:: EXERCISE GOAL ::
Search the listing for the word "wrist" and copy every line where it turns up.

:: SOURCE MATERIAL ::

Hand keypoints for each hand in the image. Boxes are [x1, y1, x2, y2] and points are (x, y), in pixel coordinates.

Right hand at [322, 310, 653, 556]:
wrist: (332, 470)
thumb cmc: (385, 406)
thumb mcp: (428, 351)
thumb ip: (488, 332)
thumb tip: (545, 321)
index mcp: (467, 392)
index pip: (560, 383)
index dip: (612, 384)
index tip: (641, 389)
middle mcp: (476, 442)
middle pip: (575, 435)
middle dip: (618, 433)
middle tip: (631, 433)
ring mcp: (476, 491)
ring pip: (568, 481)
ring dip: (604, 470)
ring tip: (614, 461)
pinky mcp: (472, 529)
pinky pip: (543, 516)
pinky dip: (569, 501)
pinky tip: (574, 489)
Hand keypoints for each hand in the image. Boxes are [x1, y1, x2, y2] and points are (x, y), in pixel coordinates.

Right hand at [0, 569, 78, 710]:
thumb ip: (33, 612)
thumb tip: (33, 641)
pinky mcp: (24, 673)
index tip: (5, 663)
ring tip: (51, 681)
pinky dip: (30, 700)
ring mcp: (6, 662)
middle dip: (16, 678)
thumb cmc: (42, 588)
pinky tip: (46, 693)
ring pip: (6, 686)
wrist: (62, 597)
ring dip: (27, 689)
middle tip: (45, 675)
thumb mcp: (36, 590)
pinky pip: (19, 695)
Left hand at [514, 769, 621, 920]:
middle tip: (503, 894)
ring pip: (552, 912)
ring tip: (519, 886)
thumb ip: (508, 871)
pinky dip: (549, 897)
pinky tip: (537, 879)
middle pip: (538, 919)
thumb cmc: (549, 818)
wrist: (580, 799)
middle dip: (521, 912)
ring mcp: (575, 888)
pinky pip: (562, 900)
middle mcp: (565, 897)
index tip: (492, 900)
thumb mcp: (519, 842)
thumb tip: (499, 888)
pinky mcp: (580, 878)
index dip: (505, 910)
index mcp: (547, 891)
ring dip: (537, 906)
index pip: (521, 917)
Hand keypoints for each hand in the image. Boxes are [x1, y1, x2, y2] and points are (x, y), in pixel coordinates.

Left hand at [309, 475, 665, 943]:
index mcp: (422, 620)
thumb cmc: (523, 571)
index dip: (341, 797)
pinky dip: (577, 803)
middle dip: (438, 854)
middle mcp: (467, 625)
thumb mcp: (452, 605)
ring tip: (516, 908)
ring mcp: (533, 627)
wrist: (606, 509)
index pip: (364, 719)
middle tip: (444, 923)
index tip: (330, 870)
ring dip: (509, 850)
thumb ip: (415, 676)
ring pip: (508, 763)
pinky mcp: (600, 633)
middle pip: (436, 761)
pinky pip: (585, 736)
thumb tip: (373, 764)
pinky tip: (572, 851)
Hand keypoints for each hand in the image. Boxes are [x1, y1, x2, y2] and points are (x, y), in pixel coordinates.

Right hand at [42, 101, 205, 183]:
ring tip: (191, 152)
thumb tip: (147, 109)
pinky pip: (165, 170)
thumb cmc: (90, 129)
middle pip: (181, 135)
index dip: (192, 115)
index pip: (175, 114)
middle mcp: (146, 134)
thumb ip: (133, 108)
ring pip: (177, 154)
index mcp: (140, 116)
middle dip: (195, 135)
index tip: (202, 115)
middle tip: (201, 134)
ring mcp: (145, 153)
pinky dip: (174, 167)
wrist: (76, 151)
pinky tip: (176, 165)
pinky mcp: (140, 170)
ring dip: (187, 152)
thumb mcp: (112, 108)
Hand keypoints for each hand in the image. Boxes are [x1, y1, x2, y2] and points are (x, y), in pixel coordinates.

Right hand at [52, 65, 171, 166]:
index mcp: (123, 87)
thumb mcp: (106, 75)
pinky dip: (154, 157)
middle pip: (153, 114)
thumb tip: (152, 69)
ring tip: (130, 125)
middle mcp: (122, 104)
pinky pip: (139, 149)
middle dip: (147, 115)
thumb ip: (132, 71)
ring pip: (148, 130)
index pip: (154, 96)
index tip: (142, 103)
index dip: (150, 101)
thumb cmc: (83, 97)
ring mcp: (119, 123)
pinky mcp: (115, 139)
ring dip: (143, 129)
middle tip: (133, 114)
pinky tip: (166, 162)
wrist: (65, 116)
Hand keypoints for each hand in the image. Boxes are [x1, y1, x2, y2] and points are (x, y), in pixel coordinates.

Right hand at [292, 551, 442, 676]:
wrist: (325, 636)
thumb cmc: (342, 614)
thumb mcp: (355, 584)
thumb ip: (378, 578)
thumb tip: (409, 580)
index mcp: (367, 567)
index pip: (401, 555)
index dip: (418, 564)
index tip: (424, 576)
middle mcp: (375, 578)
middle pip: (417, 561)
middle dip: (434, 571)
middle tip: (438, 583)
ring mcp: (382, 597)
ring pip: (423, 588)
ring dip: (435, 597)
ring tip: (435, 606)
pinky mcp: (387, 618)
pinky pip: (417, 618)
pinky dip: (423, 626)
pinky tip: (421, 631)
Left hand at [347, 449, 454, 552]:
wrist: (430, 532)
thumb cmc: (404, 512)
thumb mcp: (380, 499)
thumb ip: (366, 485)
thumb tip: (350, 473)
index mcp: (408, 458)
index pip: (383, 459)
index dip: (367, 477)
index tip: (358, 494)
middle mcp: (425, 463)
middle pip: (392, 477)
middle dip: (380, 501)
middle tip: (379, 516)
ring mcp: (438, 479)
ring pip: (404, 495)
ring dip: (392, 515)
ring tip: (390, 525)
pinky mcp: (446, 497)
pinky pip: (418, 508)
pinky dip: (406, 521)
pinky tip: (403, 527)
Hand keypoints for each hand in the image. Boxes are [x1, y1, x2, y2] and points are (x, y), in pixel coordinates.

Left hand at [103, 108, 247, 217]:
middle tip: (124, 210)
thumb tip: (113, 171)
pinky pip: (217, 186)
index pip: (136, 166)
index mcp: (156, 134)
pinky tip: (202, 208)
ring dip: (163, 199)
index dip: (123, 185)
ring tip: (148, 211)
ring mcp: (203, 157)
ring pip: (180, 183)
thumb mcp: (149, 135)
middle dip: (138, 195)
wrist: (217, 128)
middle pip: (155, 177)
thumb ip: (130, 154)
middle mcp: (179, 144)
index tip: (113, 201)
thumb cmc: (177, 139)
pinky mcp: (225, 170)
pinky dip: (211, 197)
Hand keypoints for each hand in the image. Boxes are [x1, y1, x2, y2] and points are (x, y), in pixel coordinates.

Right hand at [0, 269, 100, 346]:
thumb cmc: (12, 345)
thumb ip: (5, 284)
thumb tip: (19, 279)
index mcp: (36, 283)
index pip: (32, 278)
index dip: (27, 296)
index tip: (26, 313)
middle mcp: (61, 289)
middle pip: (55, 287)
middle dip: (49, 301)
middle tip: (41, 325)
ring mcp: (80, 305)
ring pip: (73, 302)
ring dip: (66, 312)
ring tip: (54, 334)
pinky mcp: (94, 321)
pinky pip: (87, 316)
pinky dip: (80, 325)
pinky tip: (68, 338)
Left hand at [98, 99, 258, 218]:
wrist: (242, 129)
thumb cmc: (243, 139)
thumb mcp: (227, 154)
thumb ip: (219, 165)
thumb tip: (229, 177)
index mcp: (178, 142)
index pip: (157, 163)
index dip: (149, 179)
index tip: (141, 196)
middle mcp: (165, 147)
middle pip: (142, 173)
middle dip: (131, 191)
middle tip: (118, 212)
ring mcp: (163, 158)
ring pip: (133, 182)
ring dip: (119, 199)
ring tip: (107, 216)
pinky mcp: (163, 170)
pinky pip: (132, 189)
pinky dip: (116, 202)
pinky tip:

:: WRITTEN SOLUTION ::
wrist: (332, 470)
wrist: (62, 597)
wrist: (580, 799)
wrist: (606, 509)
wrist: (76, 151)
wrist: (65, 116)
wrist: (325, 636)
wrist: (430, 532)
wrist: (217, 128)
wrist: (242, 129)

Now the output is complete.